NEURONS OF INTRAMURAL GANGLIA OF THE HEART IN ITS HYPERFUNCTION AND HYPERTROPHY

Abstract
The neurons of intramural neural ganglia in compensatory hyperfunction of the heart produced by experimental aortic stenosis in dogs and rabbits have been studied by neurohistological and histochemical methods. In the process of continuous hyperfunction, the neurons of the heart pass through the same 3 stages as does the contractile myocardium, namely: the damage stage, the stage of relatively stable hyperfunction and the stage of gradual exhaustion. At the damage stage the neurons are on the verge of exhaustion, some of them being really destroyed. The essential feature of this stage consists in an almost complete disappearance of the Nissl substance and specific cholinesterase. At the 2nd stage of the compensatory process the content of the Nissl substance and acetylcholinesterase in the neuroplasm is restored and the mass of the neuron is augmented. The function of the cell is distributed within this augmented neuronal mass and the intensity of function of cellular structures becomes normal.
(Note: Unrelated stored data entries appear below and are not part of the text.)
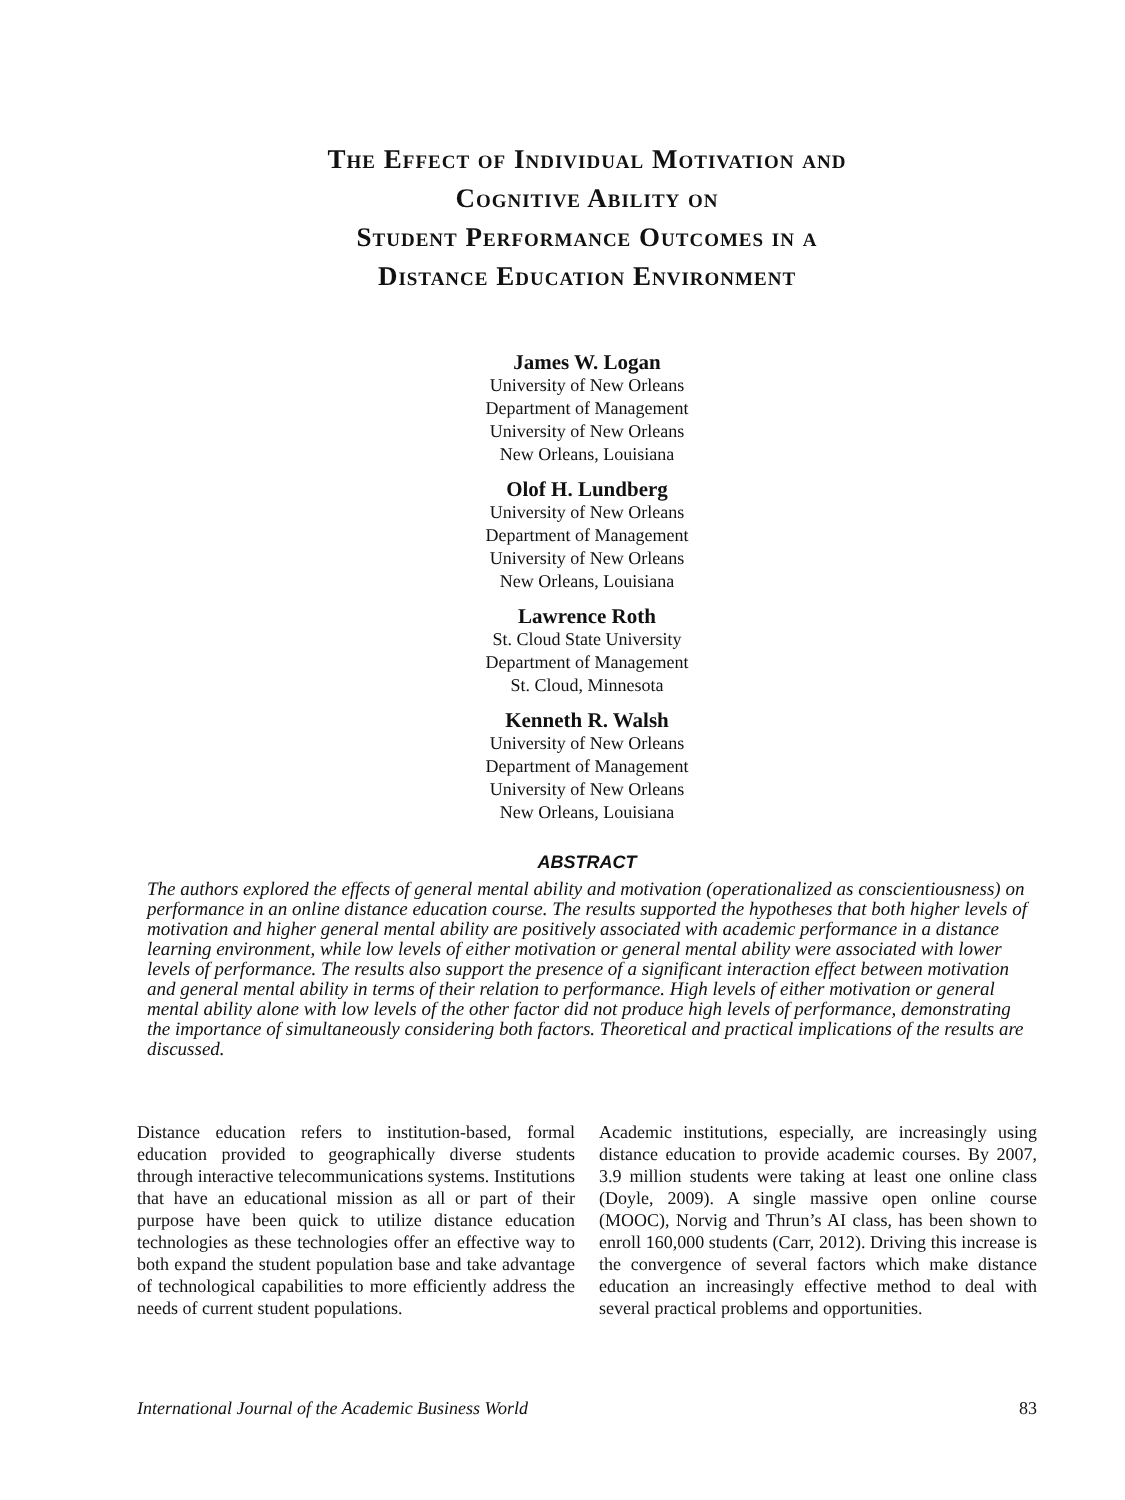The Effect of Individual Motivation and
Cognitive Ability on
Student Performance Outcomes in a
Distance Education Environment
James W. Logan
University of New Orleans
Department of Management
University of New Orleans
New Orleans, Louisiana
Olof H. Lundberg
University of New Orleans
Department of Management
University of New Orleans
New Orleans, Louisiana
Lawrence Roth
St. Cloud State University
Department of Management
St. Cloud, Minnesota
Kenneth R. Walsh
University of New Orleans
Department of Management
University of New Orleans
New Orleans, Louisiana
ABSTRACT
The authors explored the effects of general mental ability and motivation (operationalized as conscientiousness) on performance in an online distance education course. The results supported the hypotheses that both higher levels of motivation and higher general mental ability are positively associated with academic performance in a distance learning environment, while low levels of either motivation or general mental ability were associated with lower levels of performance. The results also support the presence of a significant interaction effect between motivation and general mental ability in terms of their relation to performance. High levels of either motivation or general mental ability alone with low levels of the other factor did not produce high levels of performance, demonstrating the importance of simultaneously considering both factors. Theoretical and practical implications of the results are discussed.
Distance education refers to institution-based, formal education provided to geographically diverse students through interactive telecommunications systems. Institutions that have an educational mission as all or part of their purpose have been quick to utilize distance education technologies as these technologies offer an effective way to both expand the student population base and take advantage of technological capabilities to more efficiently address the needs of current student populations.
Academic institutions, especially, are increasingly using distance education to provide academic courses. By 2007, 3.9 million students were taking at least one online class (Doyle, 2009). A single massive open online course (MOOC), Norvig and Thrun’s AI class, has been shown to enroll 160,000 students (Carr, 2012). Driving this increase is the convergence of several factors which make distance education an increasingly effective method to deal with several practical problems and opportunities.
International Journal of the Academic Business World 83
The adaptational process ensuring the transition of neurons to the stage of a relatively stable hyperfunction may be effected owing to the increased capacity of the apparatus of RNA and protein synthesis, i. e. the genetic apparatus of the cell. The increase of the genetic apparatus capacity of the neuron is morphologically expressed by augmentation of the nuclear mass and appearance of several nucleoli in a single nucleus. At the 3rd stage of the compensatory process, along with hypertrophy of the neurons, augmentation of the nucleus and increase of the number of nucleoli, sclerosis of neural ganglia at the expense of proliferation of the intermediate connective tissue and capsular elements have been observed.